◆ **Supplied material**:


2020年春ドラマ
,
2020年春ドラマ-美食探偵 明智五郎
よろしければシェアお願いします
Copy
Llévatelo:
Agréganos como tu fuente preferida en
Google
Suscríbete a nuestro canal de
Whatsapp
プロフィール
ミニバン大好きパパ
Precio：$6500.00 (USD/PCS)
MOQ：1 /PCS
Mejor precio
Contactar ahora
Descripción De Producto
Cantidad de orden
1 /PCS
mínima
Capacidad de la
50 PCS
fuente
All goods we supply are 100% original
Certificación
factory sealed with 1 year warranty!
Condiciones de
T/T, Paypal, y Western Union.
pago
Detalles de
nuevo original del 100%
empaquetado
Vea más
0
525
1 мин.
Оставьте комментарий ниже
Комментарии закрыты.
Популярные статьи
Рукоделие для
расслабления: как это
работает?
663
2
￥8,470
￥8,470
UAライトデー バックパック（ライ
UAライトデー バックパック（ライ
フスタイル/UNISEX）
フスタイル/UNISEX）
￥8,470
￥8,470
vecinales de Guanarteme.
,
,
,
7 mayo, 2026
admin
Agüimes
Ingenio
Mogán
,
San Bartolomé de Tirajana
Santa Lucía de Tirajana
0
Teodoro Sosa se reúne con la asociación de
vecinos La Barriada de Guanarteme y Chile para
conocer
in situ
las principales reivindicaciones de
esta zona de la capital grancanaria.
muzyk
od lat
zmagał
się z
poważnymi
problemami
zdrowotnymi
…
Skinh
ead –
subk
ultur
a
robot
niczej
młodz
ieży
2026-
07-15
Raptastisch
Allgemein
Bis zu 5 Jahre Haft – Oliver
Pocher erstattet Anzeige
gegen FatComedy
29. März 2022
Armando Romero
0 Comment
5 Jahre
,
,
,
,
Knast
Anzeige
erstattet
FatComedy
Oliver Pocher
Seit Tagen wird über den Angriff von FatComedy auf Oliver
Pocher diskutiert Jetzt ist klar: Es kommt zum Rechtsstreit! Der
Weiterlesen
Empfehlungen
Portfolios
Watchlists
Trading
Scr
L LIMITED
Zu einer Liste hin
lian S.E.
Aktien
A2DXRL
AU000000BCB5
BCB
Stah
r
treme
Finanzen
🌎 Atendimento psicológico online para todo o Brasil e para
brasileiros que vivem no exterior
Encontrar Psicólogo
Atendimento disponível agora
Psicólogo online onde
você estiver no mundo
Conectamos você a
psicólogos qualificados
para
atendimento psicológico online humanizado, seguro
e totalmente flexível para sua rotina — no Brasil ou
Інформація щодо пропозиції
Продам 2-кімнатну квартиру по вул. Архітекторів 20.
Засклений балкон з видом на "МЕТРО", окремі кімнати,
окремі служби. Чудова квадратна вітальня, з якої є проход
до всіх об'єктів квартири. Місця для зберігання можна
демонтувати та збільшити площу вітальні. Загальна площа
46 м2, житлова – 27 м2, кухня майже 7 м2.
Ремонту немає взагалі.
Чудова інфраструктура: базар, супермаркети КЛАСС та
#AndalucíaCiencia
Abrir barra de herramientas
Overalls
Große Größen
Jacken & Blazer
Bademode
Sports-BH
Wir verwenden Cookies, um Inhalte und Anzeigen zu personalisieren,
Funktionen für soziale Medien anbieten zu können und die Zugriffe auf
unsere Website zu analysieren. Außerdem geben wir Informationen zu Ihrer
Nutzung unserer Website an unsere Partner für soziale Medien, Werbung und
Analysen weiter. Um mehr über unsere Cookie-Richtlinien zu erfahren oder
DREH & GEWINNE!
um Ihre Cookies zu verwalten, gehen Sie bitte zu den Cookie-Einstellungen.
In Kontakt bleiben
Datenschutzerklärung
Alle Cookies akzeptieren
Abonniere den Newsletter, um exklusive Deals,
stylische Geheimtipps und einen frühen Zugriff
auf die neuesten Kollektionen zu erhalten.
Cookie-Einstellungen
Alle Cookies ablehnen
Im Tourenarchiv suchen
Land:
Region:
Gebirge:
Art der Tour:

◆ **Exercise requirements**: Collect each line in the rows above that contains the string "soziale", and copy those lines in their original order.

◆ **Task output**:
Funktionen für soziale Medien anbieten zu können und die Zugriffe auf
Nutzung unserer Website an unsere Partner für soziale Medien, Werbung und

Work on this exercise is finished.